Magnum photographer Alex Webb has a wonderful way of viewing a world in black and white. When asked how he views the relationship between ‘documentary or journalistic content and purely aesthetic concerns in your work’, he says they’re both ‘simultaneous and inseparable, both in vision and the world, of form and content.’ He always asks questions through his photographs, his experiments with form are sometimes by themselves the literal process of asking those very questions.

Mastering What You Have

There are good reasons why I made tens of thousands of clicks on my old camera. One of those reasons was how I’d get used to the camera until it became second nature. That when it was time to make a shot, I wouldn’t have to think about what to do, or what button was where. Shoot, shoot, and shoot some more, so that getting the shot was 1st nature, and making the shot became 2nd nature. It’s what photographer David duChemin writes in his latest article, about mastering one’s own camera gear, whatever gear you might have.

Glories of 19th Century Paris

In the second half of the 19th-century, the French capital city of Paris experienced massive urban transformation, and Marville was charged to document these changes. His photographs are now seen as a “standard” to urban documentary photography and as historical documents to what Paris was like before redevelopment. I’d seen some of his work over the past few years in exhibitions in Hamburg and Essen, and the fascination is just as fresh as the first time I laid eyes on these beautiful photographs.

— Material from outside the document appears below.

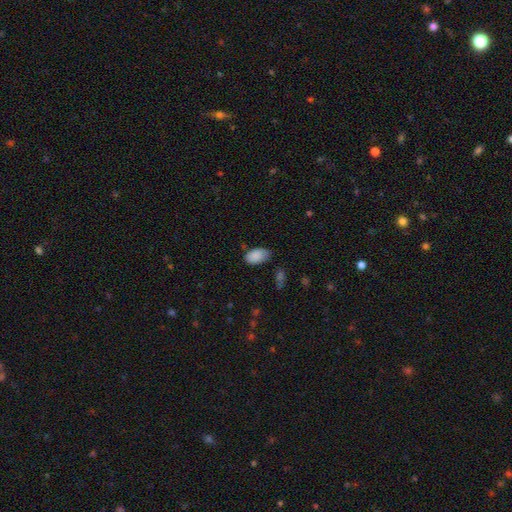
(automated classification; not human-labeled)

Welcome to Death! (in Finland)

“Welcome to Death!” That’s the sign you’ll see outside the town of Kuolema in Finland. Swedish photographer Eva Persson was captivated by this, and spent time in town to photograph ‘life in Death’. I also laugh at the “simple” contrast she draws between Swedes and Finns about life and death in general. To Finns: you’re born, you suffer a long time, and then you die. To Swedes: you’re born, all is “Jätte bra!” (very good), then you disappear … to somewhere warm, preferably the Mediterranean.